Lautan doa dipanjatkan pada dinding-dinding arsy. Berharap segala dosa terampuni dan kembali terlahir suci. Kemuliaan Ramadhan kembali terasa di dalam dada. Lantunan ayat-ayat suci bergema di sepanjang siang dan malam hari. Inilah momen Ramadhan paling mengharukan dalam hidup saya. Saya Memiliki waktu lebih banyak untuk keluarga, para santri dan warga sekitar rumah. Saya merasakan hadirnya kembali tatap muka yang hilang dalam kurun tiga tahun lalu.
Selalu ada alasan untuk bisa menggapai rahman dan rahim-Nya. Itulah secuplik percakapan saya dengan salah satu mahasiswa KKN STIT UW selepas sholat tarawih kemarin. Mereka datang ke desa-desa untuk belajar sekaligus membagikan ilmu. Pertemuan dua orang pengajar TPQ selalu menarik untuk dilanjutkan dalam pembahasan yang bermanfaat. Mereka yang mengabdikan diri tanpa pamrih untuk mengajarkan ayat-ayat-Nya selalu merasa beruntung. Itu hadir secara otomatis meski tanpa diminta.
Himpitan ekonomi menjadi alasan mengapa banyak pengajar Quran berhenti di tengah jalan. Ada istilah “biren”, bar rabi leren. Artinya, kalau sudah menikah maka berhentilah proses perjuangan di tengah masyarakat. Seorang pria akan dituntut memenuhi kebutuhan hidup keluarganya. Sedangkan seorang wanita berkewajiban melayani suami dan membesarkan anak-anaknya. Beragam permasalahan rumah tangga menuntut waktu dan tenaga yang tidak sedikit, bahkan dana yang melimpah.
Saya pernah mengalami hal itu.
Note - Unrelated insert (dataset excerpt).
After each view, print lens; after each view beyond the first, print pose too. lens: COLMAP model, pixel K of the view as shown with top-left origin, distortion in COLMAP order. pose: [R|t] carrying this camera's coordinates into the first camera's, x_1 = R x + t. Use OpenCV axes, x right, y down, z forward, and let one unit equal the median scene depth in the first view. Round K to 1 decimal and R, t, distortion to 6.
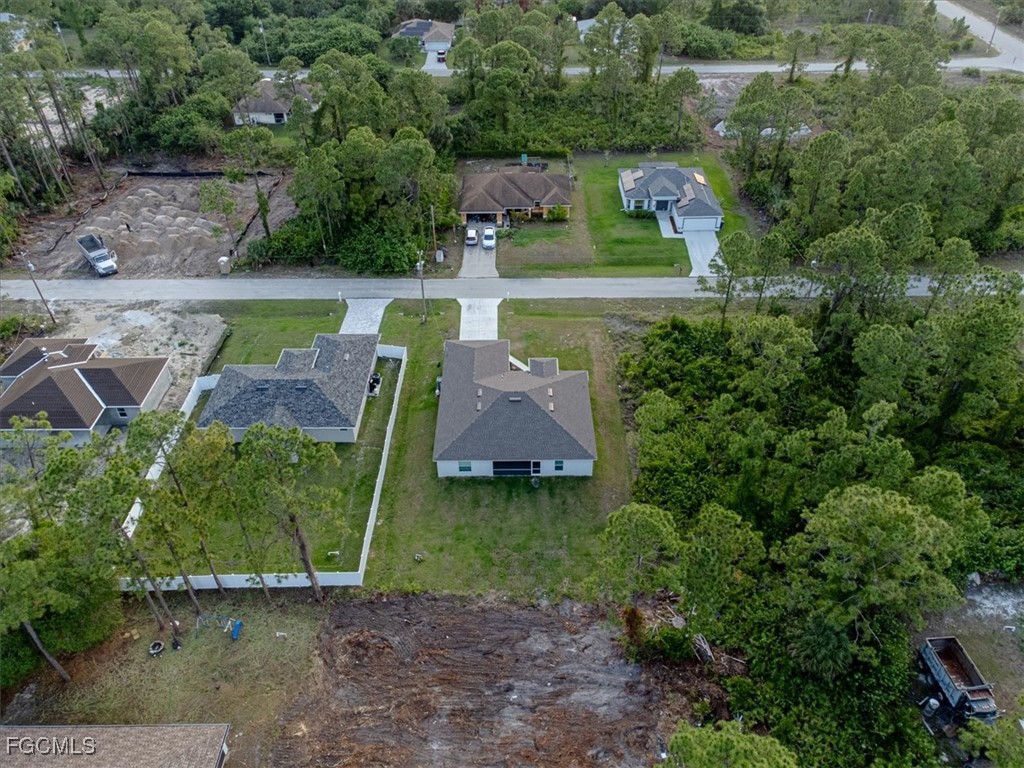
lens RADIAL K [[763.5, 0, 512.0], [0, 763.5, 384.0], [0, 0, 1]] dist [0.001864, -0.001928]
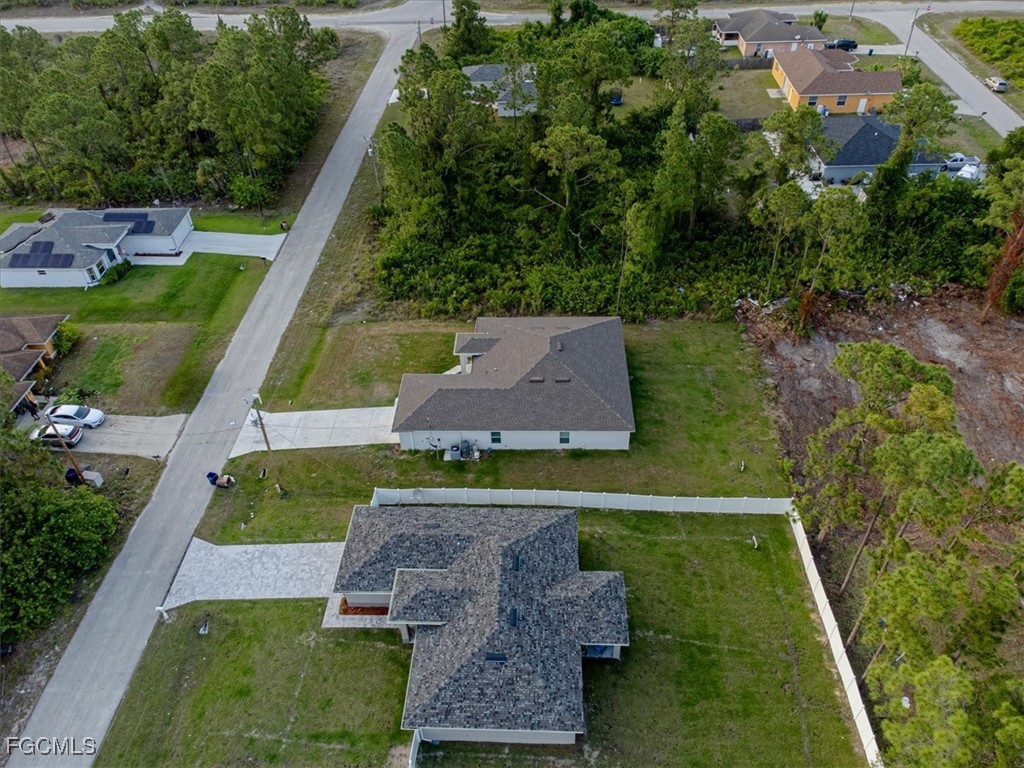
lens RADIAL K [[745.1, 0, 512.0], [0, 745.1, 384.0], [0, 0, 1]] dist [0.004548, 0.004087]
pose [[0.026199, -0.643632, 0.764887, -0.500136], [0.638129, 0.599740, 0.482808, -0.297422], [-0.769484, 0.475447, 0.426433, 0.511656]]
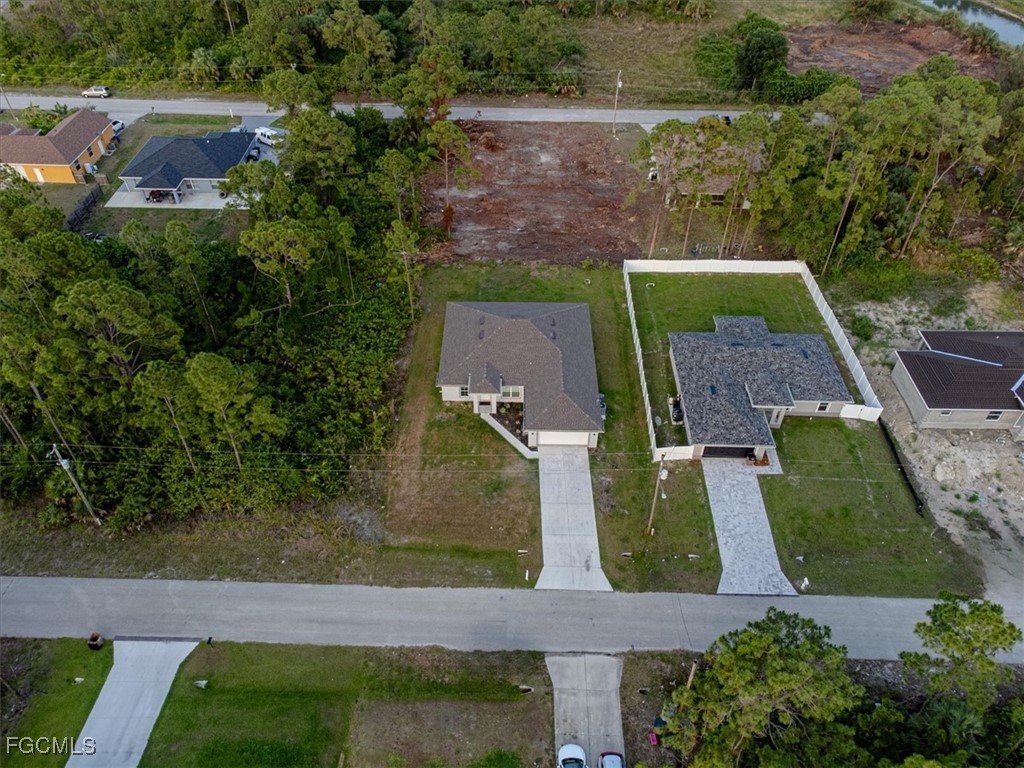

Rumitnya kehidupan hadir karena ulah manusia sendiri. Pada saat uang tidak mampu membeli kebahagiaan, maka saya kembali kepada titik awal dimana saya melangkah. Ya, ketika hati ini tersesat dan tak tahu jalan pulang maka tidak ada jalan lain selain merunut jalan awal kita melangkah. Bukankah Allah menciptakan manusia semata-mata untuk beribadah? Semoga terinspirasi.